Maybe that’s how it is in the hood. I will not even presume to understand. My upbringing was more advantageous to me and I’m not an authority on the despair and violence that exists in that world. Sad that it still must persistently exist at all.

So the film is quickly approaching its end, and STILL I’m asking what is the point if Caine is the same here as he was in the beginning. He’s no better. He’s no worse. He’s just the same with no change.

But, then…THEN…Caine’s last voiceover kicks in with some telling words accompanied by The Hughes Brothers’ wise choice to accompany it with some quick flashbacks, and now I fully understand and realize that what I watched was an insightful piece of shoestring budget filmmaking that left me thinking.
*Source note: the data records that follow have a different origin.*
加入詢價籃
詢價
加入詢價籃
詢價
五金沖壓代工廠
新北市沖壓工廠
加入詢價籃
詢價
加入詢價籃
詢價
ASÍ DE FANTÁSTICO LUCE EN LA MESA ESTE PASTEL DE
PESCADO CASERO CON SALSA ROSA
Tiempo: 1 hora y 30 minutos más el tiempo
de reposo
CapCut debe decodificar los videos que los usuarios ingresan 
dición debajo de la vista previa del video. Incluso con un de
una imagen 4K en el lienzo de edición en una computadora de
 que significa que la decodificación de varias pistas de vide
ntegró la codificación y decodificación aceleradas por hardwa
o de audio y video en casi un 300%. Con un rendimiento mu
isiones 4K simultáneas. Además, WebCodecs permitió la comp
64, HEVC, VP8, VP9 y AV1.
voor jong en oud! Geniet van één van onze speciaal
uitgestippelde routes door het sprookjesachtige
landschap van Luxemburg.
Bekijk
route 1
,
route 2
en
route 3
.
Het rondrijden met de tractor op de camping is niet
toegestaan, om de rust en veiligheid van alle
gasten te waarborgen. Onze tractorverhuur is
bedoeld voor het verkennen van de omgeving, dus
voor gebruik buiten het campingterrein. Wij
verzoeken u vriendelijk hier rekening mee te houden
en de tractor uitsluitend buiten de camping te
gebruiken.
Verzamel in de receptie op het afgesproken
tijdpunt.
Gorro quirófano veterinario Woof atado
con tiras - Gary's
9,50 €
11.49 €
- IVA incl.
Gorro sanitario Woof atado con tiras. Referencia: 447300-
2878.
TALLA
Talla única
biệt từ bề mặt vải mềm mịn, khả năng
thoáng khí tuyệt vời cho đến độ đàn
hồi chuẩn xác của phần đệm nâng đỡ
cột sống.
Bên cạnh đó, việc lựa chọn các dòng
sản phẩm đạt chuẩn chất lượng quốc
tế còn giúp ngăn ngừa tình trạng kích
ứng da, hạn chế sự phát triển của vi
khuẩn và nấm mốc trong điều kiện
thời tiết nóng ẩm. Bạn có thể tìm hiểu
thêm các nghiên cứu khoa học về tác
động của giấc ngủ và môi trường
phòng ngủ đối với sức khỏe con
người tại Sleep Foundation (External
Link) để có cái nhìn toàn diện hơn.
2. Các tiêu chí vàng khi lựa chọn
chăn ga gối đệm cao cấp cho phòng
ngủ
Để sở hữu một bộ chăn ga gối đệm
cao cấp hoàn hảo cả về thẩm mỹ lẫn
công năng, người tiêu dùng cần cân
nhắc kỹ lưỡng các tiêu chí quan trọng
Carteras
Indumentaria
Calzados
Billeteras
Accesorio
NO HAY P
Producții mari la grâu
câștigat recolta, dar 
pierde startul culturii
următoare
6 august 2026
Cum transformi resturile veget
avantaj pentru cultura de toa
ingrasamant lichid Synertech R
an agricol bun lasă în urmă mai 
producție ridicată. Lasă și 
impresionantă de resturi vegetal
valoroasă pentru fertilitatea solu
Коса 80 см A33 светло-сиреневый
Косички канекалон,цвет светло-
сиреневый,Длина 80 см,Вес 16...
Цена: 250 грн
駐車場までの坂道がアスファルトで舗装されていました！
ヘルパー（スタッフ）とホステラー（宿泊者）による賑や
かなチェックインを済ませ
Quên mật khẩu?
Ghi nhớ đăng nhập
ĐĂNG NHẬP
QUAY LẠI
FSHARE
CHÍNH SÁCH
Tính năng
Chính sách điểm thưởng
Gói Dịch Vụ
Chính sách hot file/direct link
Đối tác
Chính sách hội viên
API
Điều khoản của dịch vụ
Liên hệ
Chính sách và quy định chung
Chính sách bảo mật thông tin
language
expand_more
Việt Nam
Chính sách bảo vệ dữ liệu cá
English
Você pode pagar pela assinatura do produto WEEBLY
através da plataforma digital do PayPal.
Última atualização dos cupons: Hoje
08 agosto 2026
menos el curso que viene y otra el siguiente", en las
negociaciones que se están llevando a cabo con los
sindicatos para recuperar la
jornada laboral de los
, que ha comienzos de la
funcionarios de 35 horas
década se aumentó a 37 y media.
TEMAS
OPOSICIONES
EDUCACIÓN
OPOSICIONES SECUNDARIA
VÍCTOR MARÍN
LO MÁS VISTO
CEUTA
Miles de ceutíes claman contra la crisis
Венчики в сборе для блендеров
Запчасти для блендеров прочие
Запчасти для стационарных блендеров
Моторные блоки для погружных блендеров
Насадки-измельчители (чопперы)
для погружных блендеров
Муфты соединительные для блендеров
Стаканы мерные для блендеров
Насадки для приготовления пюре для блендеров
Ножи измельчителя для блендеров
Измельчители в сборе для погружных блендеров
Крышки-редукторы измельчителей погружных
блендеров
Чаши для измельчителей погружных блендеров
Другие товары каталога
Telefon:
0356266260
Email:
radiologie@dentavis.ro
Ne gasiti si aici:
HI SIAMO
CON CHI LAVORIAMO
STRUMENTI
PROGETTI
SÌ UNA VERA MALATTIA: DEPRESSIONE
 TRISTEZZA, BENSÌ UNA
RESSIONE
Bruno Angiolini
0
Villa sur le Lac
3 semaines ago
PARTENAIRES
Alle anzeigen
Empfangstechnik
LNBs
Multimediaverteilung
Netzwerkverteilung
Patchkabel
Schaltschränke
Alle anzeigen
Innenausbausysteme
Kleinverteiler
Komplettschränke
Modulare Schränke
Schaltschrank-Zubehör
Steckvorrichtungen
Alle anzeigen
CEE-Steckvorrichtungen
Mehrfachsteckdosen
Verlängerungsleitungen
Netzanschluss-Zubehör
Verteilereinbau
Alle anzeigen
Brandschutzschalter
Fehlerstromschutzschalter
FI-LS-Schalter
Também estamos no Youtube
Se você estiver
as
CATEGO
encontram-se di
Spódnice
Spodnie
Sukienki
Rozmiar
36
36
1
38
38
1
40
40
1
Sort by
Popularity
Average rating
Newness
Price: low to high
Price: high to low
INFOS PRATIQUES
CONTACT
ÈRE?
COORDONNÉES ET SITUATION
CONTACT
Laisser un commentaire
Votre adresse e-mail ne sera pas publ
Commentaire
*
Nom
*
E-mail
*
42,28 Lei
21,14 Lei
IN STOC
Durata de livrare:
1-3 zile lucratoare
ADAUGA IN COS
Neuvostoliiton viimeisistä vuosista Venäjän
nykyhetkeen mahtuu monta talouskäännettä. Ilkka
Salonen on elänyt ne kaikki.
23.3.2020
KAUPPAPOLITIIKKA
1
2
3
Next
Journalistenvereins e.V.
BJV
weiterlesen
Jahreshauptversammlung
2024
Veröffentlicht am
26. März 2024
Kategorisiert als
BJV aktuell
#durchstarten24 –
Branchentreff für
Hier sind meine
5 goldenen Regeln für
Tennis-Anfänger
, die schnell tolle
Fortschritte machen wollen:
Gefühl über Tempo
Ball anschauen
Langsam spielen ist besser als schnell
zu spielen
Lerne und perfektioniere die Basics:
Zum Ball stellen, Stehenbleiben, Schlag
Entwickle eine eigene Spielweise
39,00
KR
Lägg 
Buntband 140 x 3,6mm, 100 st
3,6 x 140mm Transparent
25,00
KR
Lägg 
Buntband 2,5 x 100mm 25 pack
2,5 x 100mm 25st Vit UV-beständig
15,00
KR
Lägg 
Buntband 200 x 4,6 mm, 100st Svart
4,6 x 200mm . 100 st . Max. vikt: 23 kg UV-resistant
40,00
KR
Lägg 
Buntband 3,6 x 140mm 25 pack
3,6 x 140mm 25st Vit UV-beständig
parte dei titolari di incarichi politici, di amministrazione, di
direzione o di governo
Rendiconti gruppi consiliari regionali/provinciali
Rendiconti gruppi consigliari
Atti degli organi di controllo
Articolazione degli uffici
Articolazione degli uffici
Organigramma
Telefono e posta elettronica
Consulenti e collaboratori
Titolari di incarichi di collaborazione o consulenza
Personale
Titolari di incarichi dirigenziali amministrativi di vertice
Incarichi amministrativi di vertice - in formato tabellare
Second chances are fleeting. Life can easily be taken for granted with no reason to hold any value for it. There will be casualties and collateral damage because of your recklessness. Yeah, it’s all a recognizable “After School Special” but it still holds power here.

Forget it!!!!! Don’t even ask me to spoil what that epilogue literally recited or its relevance. Come back to me after you’ve watched Menace II Society. Then we’ll talk.